Document extract
| First Author | Gray EE | Year | 2012 |
| Journal | PLoS One | Volume | 7 |
| Issue | 6 | Pages | e38258 |
| PubMed ID | 22675532 | Mgi Jnum | J:187848 |
| Mgi Id | MGI:5438449 | Doi | 10.1371/journal.pone.0038258 |
| Citation | Gray EE, et al. (2012) Subcapsular sinus macrophage fragmentation and CD169+ bleb acquisition by closely associated IL-17-committed innate-like lymphocytes. PLoS One 7(6):e38258 |
| abstractText | Subcapsular sinus macrophages (SSMs) in lymph nodes are rapidly exposed to antigens arriving in afferent lymph and have a role in their capture and display to B cells. In tissue sections SSMs exhibit long cellular processes and express high amounts of CD169. Here, we show that many of the cells present in lymph node cell suspensions that stain for CD169 are not macrophages but lymphocytes that have acquired SSM-derived membrane blebs. The CD169 bleb(+) lymphocytes are enriched for IL-17 committed IL-7Ralpha(hi)CCR6(+) T cells and NK cells. In addition, the CD169 staining detected on small numbers of CD11c(hi) dendritic cells is frequently associated with membrane blebs. Counter intuitively the CD169 bleb(+) lymphocytes are mostly CD4 and CD8 negative whereas many SSMs express CD4. In situ, many IL-7Ralpha(hi) cells are present at the subcapsular sinus and interfollicular regions and migrate in close association with CD169(+) macrophages. These findings suggest SSMs undergo fragmentation during tissue preparation and release blebs that are acquired by closely associated cells. They also suggest an intimate crosstalk between SSMs and IL-17 committed innate-like lymphocytes that may help provide early protection of the lymph node against lymph-borne invaders. |

Task brief
Which identifiers does the publication record on subcapsular sinus macrophage fragmentation list for the article, and what is the value of each?

(Collected data entries)
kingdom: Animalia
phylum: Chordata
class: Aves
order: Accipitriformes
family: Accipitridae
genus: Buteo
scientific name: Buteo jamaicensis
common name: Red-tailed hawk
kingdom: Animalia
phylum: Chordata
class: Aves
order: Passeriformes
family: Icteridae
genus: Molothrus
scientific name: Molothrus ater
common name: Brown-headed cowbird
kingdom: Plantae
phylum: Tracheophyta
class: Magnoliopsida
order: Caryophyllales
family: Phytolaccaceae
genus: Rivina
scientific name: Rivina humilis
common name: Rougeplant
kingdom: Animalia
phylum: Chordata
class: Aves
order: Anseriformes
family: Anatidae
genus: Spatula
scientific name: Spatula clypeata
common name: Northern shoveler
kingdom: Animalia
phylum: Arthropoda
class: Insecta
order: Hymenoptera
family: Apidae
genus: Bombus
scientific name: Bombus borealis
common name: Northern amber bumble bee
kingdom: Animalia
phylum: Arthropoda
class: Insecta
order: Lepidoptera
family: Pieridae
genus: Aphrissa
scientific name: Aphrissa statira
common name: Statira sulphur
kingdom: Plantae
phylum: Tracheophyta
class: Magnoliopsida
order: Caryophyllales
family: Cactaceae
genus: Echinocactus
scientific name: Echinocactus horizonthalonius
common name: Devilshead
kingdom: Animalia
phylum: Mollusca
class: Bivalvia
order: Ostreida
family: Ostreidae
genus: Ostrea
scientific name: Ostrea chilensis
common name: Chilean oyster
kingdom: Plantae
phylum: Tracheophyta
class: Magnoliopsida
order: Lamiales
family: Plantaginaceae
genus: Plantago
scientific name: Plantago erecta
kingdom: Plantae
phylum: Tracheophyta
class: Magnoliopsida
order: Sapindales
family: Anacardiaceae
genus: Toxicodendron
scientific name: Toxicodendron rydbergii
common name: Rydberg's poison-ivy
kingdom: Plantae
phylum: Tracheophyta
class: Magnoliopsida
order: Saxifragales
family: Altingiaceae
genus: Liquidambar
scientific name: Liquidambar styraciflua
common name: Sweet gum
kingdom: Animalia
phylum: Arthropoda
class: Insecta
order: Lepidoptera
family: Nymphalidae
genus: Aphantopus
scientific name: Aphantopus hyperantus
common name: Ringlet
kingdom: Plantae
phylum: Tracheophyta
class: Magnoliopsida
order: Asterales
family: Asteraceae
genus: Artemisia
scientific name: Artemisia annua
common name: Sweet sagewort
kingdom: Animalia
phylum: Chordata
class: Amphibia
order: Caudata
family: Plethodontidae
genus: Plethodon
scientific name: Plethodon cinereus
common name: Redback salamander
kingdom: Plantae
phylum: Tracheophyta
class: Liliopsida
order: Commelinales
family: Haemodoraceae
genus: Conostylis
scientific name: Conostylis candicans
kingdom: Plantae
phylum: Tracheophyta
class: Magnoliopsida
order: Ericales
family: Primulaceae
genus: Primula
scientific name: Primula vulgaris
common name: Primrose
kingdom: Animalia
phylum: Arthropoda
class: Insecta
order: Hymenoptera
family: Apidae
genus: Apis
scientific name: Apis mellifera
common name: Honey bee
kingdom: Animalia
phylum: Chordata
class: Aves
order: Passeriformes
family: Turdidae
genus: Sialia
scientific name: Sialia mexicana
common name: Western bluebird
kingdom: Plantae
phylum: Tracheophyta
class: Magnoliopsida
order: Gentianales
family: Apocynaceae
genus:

Task output
- PubMed ID: 22675532
- Mgi Jnum: J:187848
- Mgi Id: MGI:5438449
- Doi: 10.1371/journal.pone.0038258